LEXUS LS
 2017年1月8日、北米デトロイトモーターショーで、ひときわ衆目を集めたのがレクサス世界初披露の新型「LS」だったと思う。


 レクサスは、メイン会場にわざわざ巨大な発表披露会場を設営した。これは他メーカーにはない、レクサス/トヨタだけの華やかさである。しかも、多くの関係者が見守る中、観客席の後方から花道を自走しながらステージにおさまるというサプライズで我々を歓迎してくれたのだ。


 溜息のような歓声のようなどよめきが沸き起こり、それは次第に割れるばかりの拍手に変わった。日本人だけでなく世界の人々が待ち焦がれていたのだ。


 それもそのはず、フラッグシップとなる新型 LSは、11年ぶりのフルモデルチェンジである。1989年に初代が発表されるやいなや、圧倒的な静粛性と乗り心地と、そしてレクサスならではの信頼性が瞬く間に評価され、世界の超高級車に名乗りを上げた。それ以来、世界の市場で評価されつづけ、ついに5代目が姿を現したからである。

LEXUS LS
 どよめきを誘ったのは、予想だにしなかったスタイリッシュな6ライトキャビンを纏っていたことにもあるだろう。あるいは一部では、すでにコンセプトモデルとして発表されていた「LF-FC」を熟成させて登場させるのだと予想する関係者もいた。だが、新型LSのデザインはそれとは異なっていた。6ライトキャビンであり、流れるようなシルエットを特徴とするクーペスタイルだったのである。高級プレミアムセダンの定番だったスクエアなシルエットからの脱却である。


 そこには保守性も没個性もない。LSの伝統を意識させつつも、新しい一歩を踏み出そうとしているのだろうと僕は想像した。デザインの力は凄い。

LEXUS LS LEXUS LS
 インテリアの造形も、ハッと息をのむほどに美しかった。水平基調を主体にサイドに流れるインパネは、その流れをドアトリムまで回り込ませることコクピット全体に心地よい一体感を残すことに成功しているように思った。独特の広がりを感じさせるのだ。それでいて、適度に乗員を包み込むことで、ドライバーズカーとしての資質を予感させる、パッセンジャーカーとしての広がりが両立しているのだ。

LEXUS LS
 コクピットに群がる関係者はまったく減る気配がなかったが、長々と順番を待って室内に潜り込んだ瞬間の言葉はこれ。「美しい」である。実際にもLSは、2017年のデトロイトで発表された全モデルの中で、栄誉あるインテリア賞を受賞したことをそのあと知った。

LEXUS LS
 そんな美しくダイナミックなLSの骨格は、「GL-A」である。エンジン等の駆動系を低く搭載し、タイヤを四隅に配置することが可能なプラットフォームを採用したことで、驚くほどの走行性能が期待できるのだが、一方でそれは、美しいボディシルエットの完成にも貢献しているというのである。

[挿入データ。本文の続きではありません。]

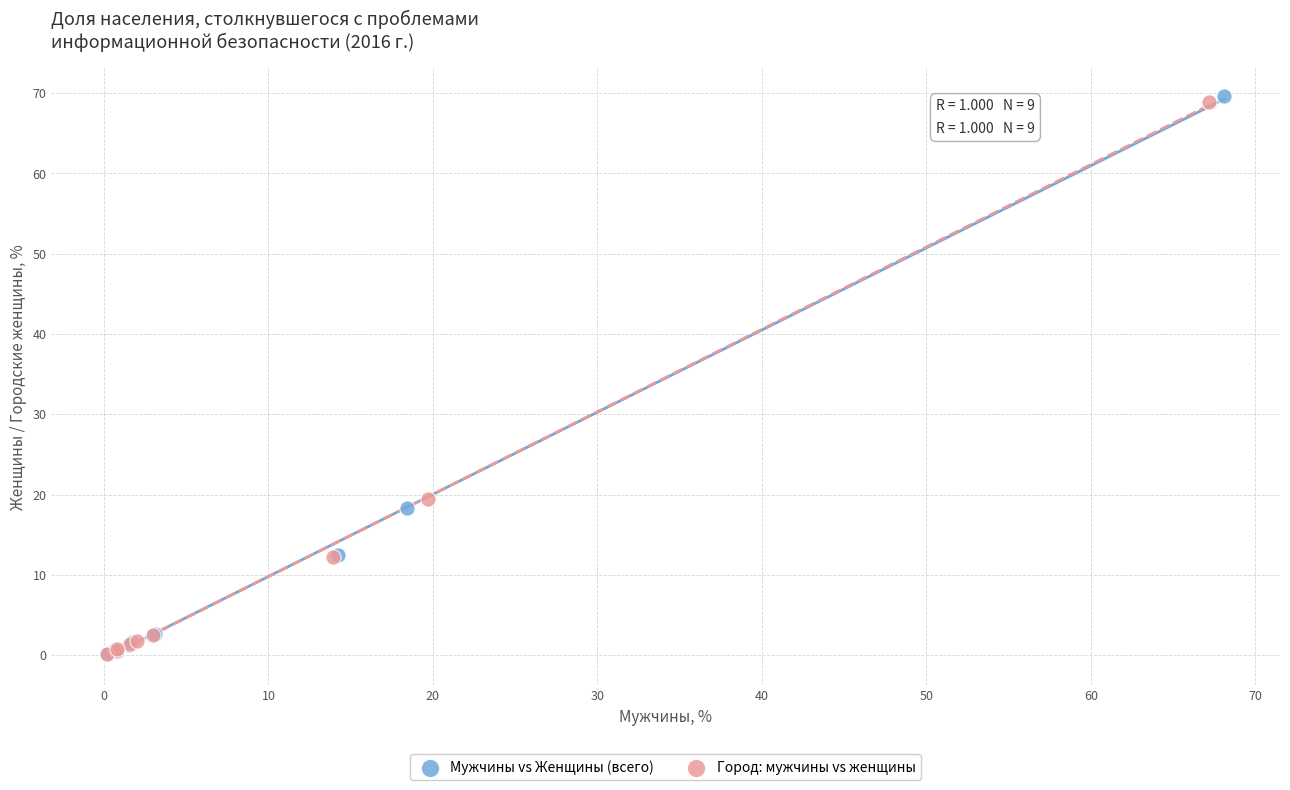

Which series has the largest Y range (max minus min)?

Мужчины vs Женщины (всего)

 ボディサイズは全長5235mm×全幅1900mm×全高1450mmと公表されている。先代に比較すると前後に長く広く、それでいて低いのだ。ホイールベースは35mmも延長されている。
 ちなみに、メルセデスS550longより15mm短く、BMW750Liよりも25mm長い。世界のプレミアムと並べても見劣りすることがないばかりか、伸びやかさでは圧倒しているように感じた。ロングホイールベース仕様「L」は今後に発表されるのかもしれないが、標準モデルでさえ堂々としており誇らしかった。

LEXUS LS
 搭載されるエンジンはV型6気筒3.5リッターユニットに二基のターボを合体させている。最高出力は421ps/5200rpm~6000rpm、最大トルクは600Nm/1600rpm~4800rpmである。10速ATと組み合わされる。ハイブリッド仕様の発表もいずれ行われるのだろう。


 さらに言えば、レクサス初の予防安全技術は最先端の領域に達している。いち早く危険を察知し、確実に危険から逃れるシステムを投入しているのだ。同様に、ウインカー操作で車線変更支援や、渋滞時のいやゆる追尾機能など、運転支援技術Lexus CoDriveも高度なレベルに追い込んでいるという。
 米国に設立した人工知能技術の研究開発部門TRIのギル・ブラットCEOにも話を聴く機会をいただいたが、そこで日々行われている研究が注がれているのだと想像した。頼もしいかぎりである。

LEXUS LS
 デトロイトショーで見て触れただけで、実際にステアリングを握って走らせたわけではない。だが、長い経験からこれだけは確信が持てる。新型LSが素晴らしい操縦性を備え、世界トップの優雅な走りと高い安全性を備えていることは想像できたのだ。

LEXUS LS
 ひとつ残念なことがある。市販モデルを走らせるまでに、僕らはおそらく1年ほど指をくわえて待ち続けなければならないことである。